**本文**
◆ ◆ ◆ ◆ ◆ ◆ ◆

収容所群島 2: 1918-1956文学的考察 (新潮文庫 ソ 2-8)

  • 新潮社 (1975年2月1日発売)
4.00
  • (5)
  • (0)
  • (5)
  • (0)
  • (0)
本棚登録 : 42
感想 : 2
5

1は逮捕までの流れからその時期の法律についてのことが書かれていました。
2も最初の方は法律の話です。どうやって大量の逮捕者を出すために工夫(!)されていったかや、如何にスムーズに拷問から銃殺まで進めることができるような法整備を整えていったかなど。
拷問も粛清も、大概の国なら過去してきたことではあるでしょうが、それにしてもこれは人数がすごすぎて比べものにもなりません。

◆ ◆ ◆ ◆ ◆ ◆ ◆

**入力データ**
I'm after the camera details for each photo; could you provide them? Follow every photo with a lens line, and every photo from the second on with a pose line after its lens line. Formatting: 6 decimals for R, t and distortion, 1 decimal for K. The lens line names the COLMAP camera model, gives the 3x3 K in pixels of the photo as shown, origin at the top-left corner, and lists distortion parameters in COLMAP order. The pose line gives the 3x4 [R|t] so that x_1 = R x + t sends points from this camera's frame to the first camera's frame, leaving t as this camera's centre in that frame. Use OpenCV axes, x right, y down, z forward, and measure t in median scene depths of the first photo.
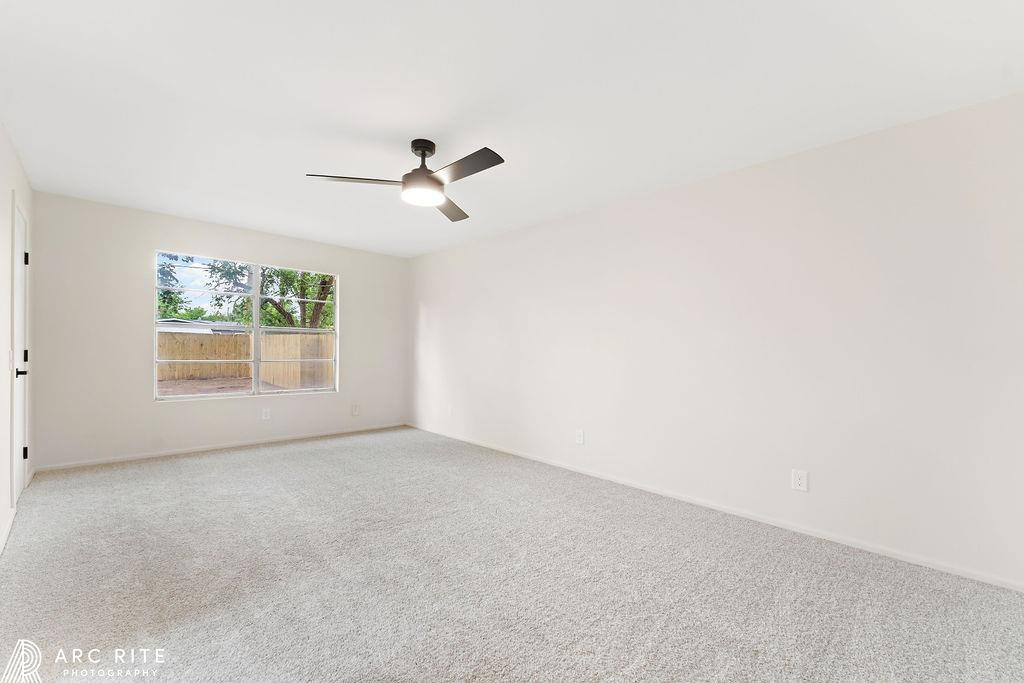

◆ ◆ ◆ ◆ ◆ ◆ ◆

**やること**
**a)** 『収容所群島』の感想のうち、「1は逮捕までの流れからその時期の法律についてのことが書かれていました。」から「ぎて比べものにもなりません。」までを両端も含めて一字一句そのまま書き写すこと。
**b)** 『収容所群島』の感想の続きを、最後の文のあとから書き足すこと。

**課題の解答**
**a)**
1は逮捕までの流れからその時期の法律についてのことが書かれていました。
2も最初の方は法律の話です。どうやって大量の逮捕者を出すために工夫(!)されていったかや、如何にスムーズに拷問から銃殺まで進めることができるような法整備を整えていったかなど。
拷問も粛清も、大概の国なら過去してきたことではあるでしょうが、それにしてもこれは人数がすごすぎて比べものにもなりません。

**b)**
ある資料によると1937~38年で銃殺された人数は50万だそうです。これが政治犯(この「政治犯」という言葉もここでは曲者なのですが)だけで他の犯罪者を入れていない数なのだそうですが、作者曰く、これでも「少なすぎる」と言っています。別の資料ではこの3倍の170万人という数字もあるそうです… このほかにも当然病死やら拷問死、強制労働により死亡もあるのですから。ソ連市民でこの「群島」に関係のなかった人間はいない、ということは非常に重い現実ですね。
こんな本を出版してこの作者大丈夫なんかな、と1を読んだときから思っていたのですが、2の最後の訳者後書きでやはり凄まじい攻防があったことが記されています。拷問を受けて未完の原稿(改稿している分は作者が所持)の在処を自白してしまった70歳の女性が結果、帰宅後の自宅で自殺してしまうという下りはもう悲しいとしか言えません。これが1973年ですよ。戦後30年近く経とうという時代にまだこんなことしてるんですよこの国は。
Wikiで作者について検索してみたら
「2007年6月13日 ロシア文化勲章を受章。」
という文章がありました。1ヶ月前!うわーすごい!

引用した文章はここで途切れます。